**Job:**
Reproduce all of the rows below character for character, in the same order.

**Records for the exercise:**
[BEGIN]

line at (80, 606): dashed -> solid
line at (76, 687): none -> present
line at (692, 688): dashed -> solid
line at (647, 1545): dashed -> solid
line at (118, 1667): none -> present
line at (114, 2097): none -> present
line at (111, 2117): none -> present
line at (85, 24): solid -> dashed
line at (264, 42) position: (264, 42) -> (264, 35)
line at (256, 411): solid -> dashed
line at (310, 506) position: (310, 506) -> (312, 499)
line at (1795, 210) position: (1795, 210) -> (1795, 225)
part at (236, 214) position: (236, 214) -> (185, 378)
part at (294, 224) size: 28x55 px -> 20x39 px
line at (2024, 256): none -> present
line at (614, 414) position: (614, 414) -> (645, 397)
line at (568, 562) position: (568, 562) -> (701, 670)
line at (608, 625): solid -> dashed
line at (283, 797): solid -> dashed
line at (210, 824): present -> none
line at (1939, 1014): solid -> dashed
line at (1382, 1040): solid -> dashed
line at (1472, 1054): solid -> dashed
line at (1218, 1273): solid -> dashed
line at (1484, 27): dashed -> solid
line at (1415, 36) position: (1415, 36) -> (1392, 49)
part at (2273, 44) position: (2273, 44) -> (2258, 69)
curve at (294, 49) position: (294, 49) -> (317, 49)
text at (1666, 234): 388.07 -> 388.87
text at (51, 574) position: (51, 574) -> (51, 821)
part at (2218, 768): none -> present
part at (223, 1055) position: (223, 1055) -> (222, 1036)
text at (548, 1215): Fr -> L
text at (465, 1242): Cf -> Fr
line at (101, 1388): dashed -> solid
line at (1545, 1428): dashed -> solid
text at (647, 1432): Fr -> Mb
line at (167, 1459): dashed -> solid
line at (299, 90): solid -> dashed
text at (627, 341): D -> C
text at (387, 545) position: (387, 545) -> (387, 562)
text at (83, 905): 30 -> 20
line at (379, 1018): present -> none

[END]

**Written response:**
line at (80, 606): dashed -> solid
line at (76, 687): none -> present
line at (692, 688): dashed -> solid
line at (647, 1545): dashed -> solid
line at (118, 1667): none -> present
line at (114, 2097): none -> present
line at (111, 2117): none -> present
line at (85, 24): solid -> dashed
line at (264, 42) position: (264, 42) -> (264, 35)
line at (256, 411): solid -> dashed
line at (310, 506) position: (310, 506) -> (312, 499)
line at (1795, 210) position: (1795, 210) -> (1795, 225)
part at (236, 214) position: (236, 214) -> (185, 378)
part at (294, 224) size: 28x55 px -> 20x39 px
line at (2024, 256): none -> present
line at (614, 414) position: (614, 414) -> (645, 397)
line at (568, 562) position: (568, 562) -> (701, 670)
line at (608, 625): solid -> dashed
line at (283, 797): solid -> dashed
line at (210, 824): present -> none
line at (1939, 1014): solid -> dashed
line at (1382, 1040): solid -> dashed
line at (1472, 1054): solid -> dashed
line at (1218, 1273): solid -> dashed
line at (1484, 27): dashed -> solid
line at (1415, 36) position: (1415, 36) -> (1392, 49)
part at (2273, 44) position: (2273, 44) -> (2258, 69)
curve at (294, 49) position: (294, 49) -> (317, 49)
text at (1666, 234): 388.07 -> 388.87
text at (51, 574) position: (51, 574) -> (51, 821)
part at (2218, 768): none -> present
part at (223, 1055) position: (223, 1055) -> (222, 1036)
text at (548, 1215): Fr -> L
text at (465, 1242): Cf -> Fr
line at (101, 1388): dashed -> solid
line at (1545, 1428): dashed -> solid
text at (647, 1432): Fr -> Mb
line at (167, 1459): dashed -> solid
line at (299, 90): solid -> dashed
text at (627, 341): D -> C
text at (387, 545) position: (387, 545) -> (387, 562)
text at (83, 905): 30 -> 20
line at (379, 1018): present -> none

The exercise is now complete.